Quand le Premier ministre désigne « certains de nos adolescents. Et seulement une partie. » De quelle jeunesse parle-t-il ?
Sans le dire clairement, il évoque surtout la jeunesse des quartiers populaires : lorsqu’il parle de « retrait identitaire », d’« entrisme d’idéologies contraires à la République », ou lorsqu’il cite les internats « loin de son quartier »… De même , lorsqu’il annonce que “tous les collégiens seront scolarisés tous les jours de la semaine entre 8h et 18h, à commencer par les quartiers prioritaires et les réseaux d’éducation prioritaire”.
Lorsqu’il dit vouloir lutter contre le séparatisme, il n’en cite en fait qu’un, le « séparatisme islamiste », à aucun moment il n’évoque d’autres séparatismes, comme le séparatisme éducatif ou la recherche d’autonomie résidentielle, pratiqués principalement par les classes supérieures. Il dénonce « l’individualisme forcené » des jeunes et parle même de « sécessionnisme individuel » : pense-t-il aussi aux classes aisées ? À toutes les formes d’individualisme forcené ?
Que retenez-vous des mesures évoquées ?
Ce qui frappe, c’est le ton répressif et l’accent mis sur la responsabilité individuelle au détriment des contextes dans lesquels s’expriment les phénomènes de violence urbaine. Et les solutions proposées : davantage de sanctions, de sanctions, de pénalités, d’amendes. Le Premier ministre s’inscrit pleinement dans une logique répressive, avec très peu d’actions préventives. Lorsqu’il dit vouloir « aller au fond du problème », il s’adresse à des individus : les adolescents eux-mêmes, mais aussi les parents et les familles. C’est un parti pris qu’il assume d’emblée, sans doute à l’encontre de ce qu’il appelle « les professionnels de l’excuse ».

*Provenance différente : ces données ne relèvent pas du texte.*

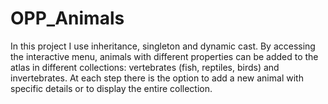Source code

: # OPP_Animals
In this project I use inheritance, singleton and dynamic cast. By accessing the interactive menu, animals with different properties can be added to the atlas in different collections: vertebrates (fish, reptiles, birds) and invertebrates. At each step there is the option to add a new animal with specific details or to display the entire collection.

Cependant, même si la responsabilité individuelle ne doit pas être négligée, elle ne peut être déconnectée des environnements sociaux. Gabriel Attal ne fait aucune allusion aux phénomènes de ségrégation socio-résidentielle et scolaire, pourtant si cruciaux comme nous l’avons montré avec Maela Guillaume-Le Gall dans « Les territoires des émeutes, la ségrégation urbaine au cœur des violences ». (article publié dans La vie des idées12 avril 2024). C’est même Gabriel Attal lui-même qui propose d’assouplir la contrainte de la loi SRU (Loi de solidarité et de rénovation urbaine, qui impose notamment aux communes un minimum de 20% de logements sociaux) en intégrant pleinement des logements intermédiaires.